While seldom discussed, it’s actually fairly common: the second biggest cause of hair loss, after male or female pattern balding. About 2% of people have it. It’s not physically painful, in some cases it spontaneously goes away and it can be treated.
How does it affect women? What about kids?
While it’s unclear if Rock was aware of Pinkett Smith’s diagnosis, hair is a large part of anyone’s appearance, and for women it’s bound up with cultural concepts about what makes them look feminine.
“Most women are expected to have good hair,” said William Yates, a Chicago-based certified hair loss surgeon. “They’re well aware that men lose their hair and ‘bald gracefully,’ so to speak, but a female losing their hair is devastating.”
The condition also tends to hit people when they are relatively young. Most are diagnosed before age 40, and about half of them are children when the disorder first appears, said Christopher English, a board-certified dermatologist for Intermountain Healthcare in Salt Lake City.
Having the condition is especially tough for teenagers, for whom appearance anxiety and peer pressure are often already at an all-time high, said Gary Sherwood, communications director at the National Alopecia Areata Foundation.
Rio Allred, a 12-year-old girl with the disorder, took her own life after being bullied at school in Indiana. Her mother appeared on “Red Table Talk” to talk about the loss less than two weeks before the Oscars.
Some studies have also pointed to the disease being more prevalent among Black and Latino people, Sherwood and Yates said.
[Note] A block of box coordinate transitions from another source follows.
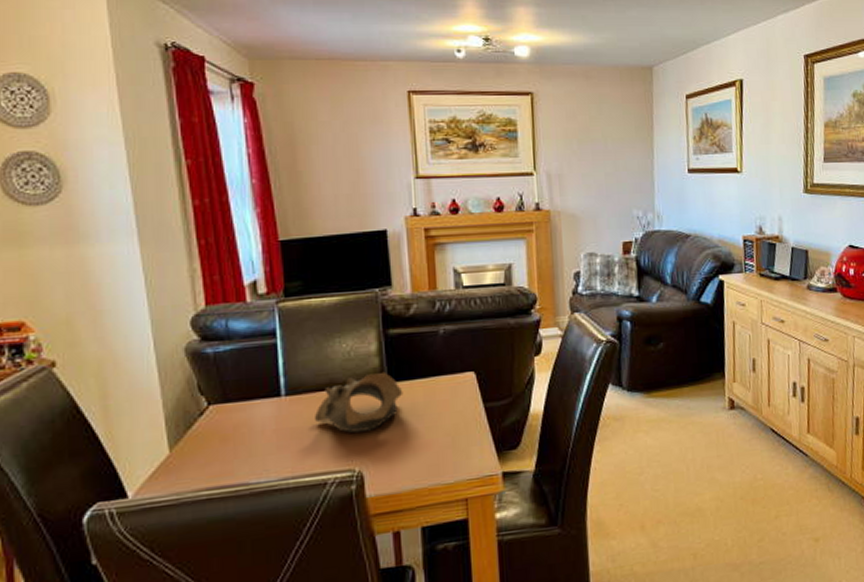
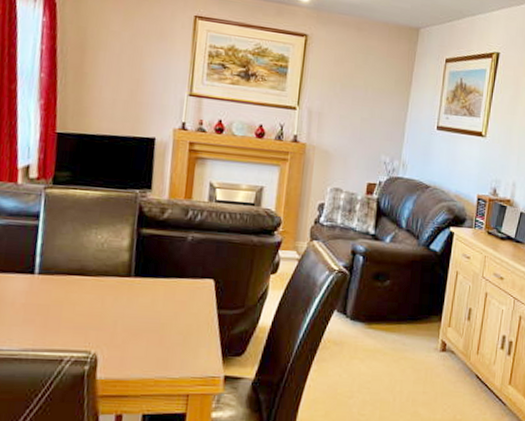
decorative bowl: present [315,371,403,433] -> none [62,266,146,318]

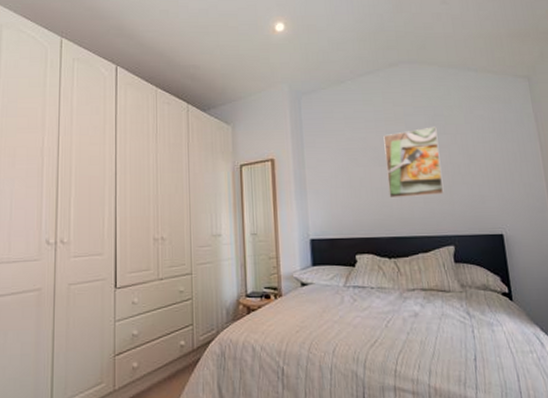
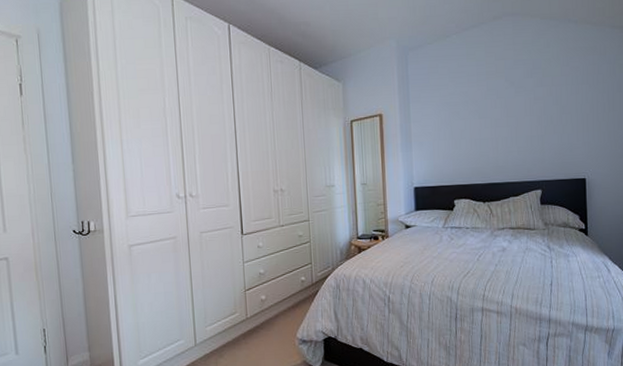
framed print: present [383,126,444,199] -> none [484,79,536,149]

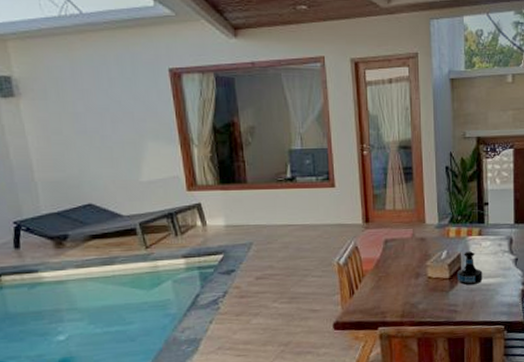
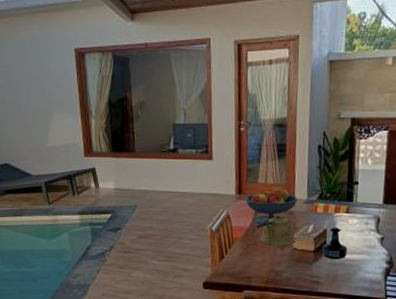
fruit bowl: none [373,212,429,254] -> present [245,187,298,224]
kettle: none [387,243,429,276] -> present [256,215,296,246]

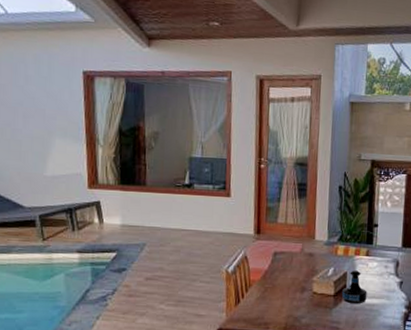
fruit bowl: present [245,187,298,224] -> none [264,228,318,266]
kettle: present [256,215,296,246] -> none [275,257,315,289]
The National Institutes of Health states it affects all racial and ethnic groups, men and women.
Rock’s joke was “not unusual,” Sherwood said. “This has been around as long as there have been humans on Earth … for centuries people would not talk about it.”
What’s it like to have alopecia?
Rock’s joke was tough to hear for New York interior designer Sheila Bridges.
She spoke to Rock for his 2009 documentary “Good Hair” about the importance of hair in Black culture.
For many Black Americans, grooming and styling choices are intertwined with a desire to buck what is considered normal or acceptable by wider society. From Afros and cornrows to wigs and hair extensions, Black hair can be more than just style statements.
In her interview, Bridges talked about the shame and humiliation of losing her hair to the disease, how her hairstyle is intertwined with her racial identity and how the loss of her hair affected her sense of femininity and social currency.
The Oscars slap left Bridges with conflicting emotions: She condemned Smith’s assault on Rock, sympathized with Pinkett Smith and was deeply disappointed in Rock.
“It is not easy as a woman to navigate life without any hair and a society that is obsessed with hair,” Bridges said.
She doesn’t wear wigs because she doesn’t want to, and also hopes to normalize and de-stigmatize the appearance of bald women.
But even a decade after she decided to go bald in public, Bridges said it’s still difficult for some to accept: “I rarely make it through the week without someone saying something that’s very, very insensitive.”
Hair in general can already be a fraught landscape for Black women, who have been expected for generations to alter their natural hair texture to fit a white standard of beauty. Black women are 80% more likely to change their natural hair to meet social norms at work, according to a 2019 study by the Dove personal care division of the Unilever USA company.
Black students are also far more likely than other students to be suspended for dress code or hair violations, according to the research that helped convince the U.S. House to vote to prohibit discrimination based on natural hairstyles in March.
“The only good thing that can come out of all this is that alopecia is front and center,” Bridges said about the Oscars slap.
AP Race and Ethnicity writers Annie Ma in Charlotte, North Carolina, and Aaron Morrison in New York contributed to this story. Whitehurst reported from Salt Lake City.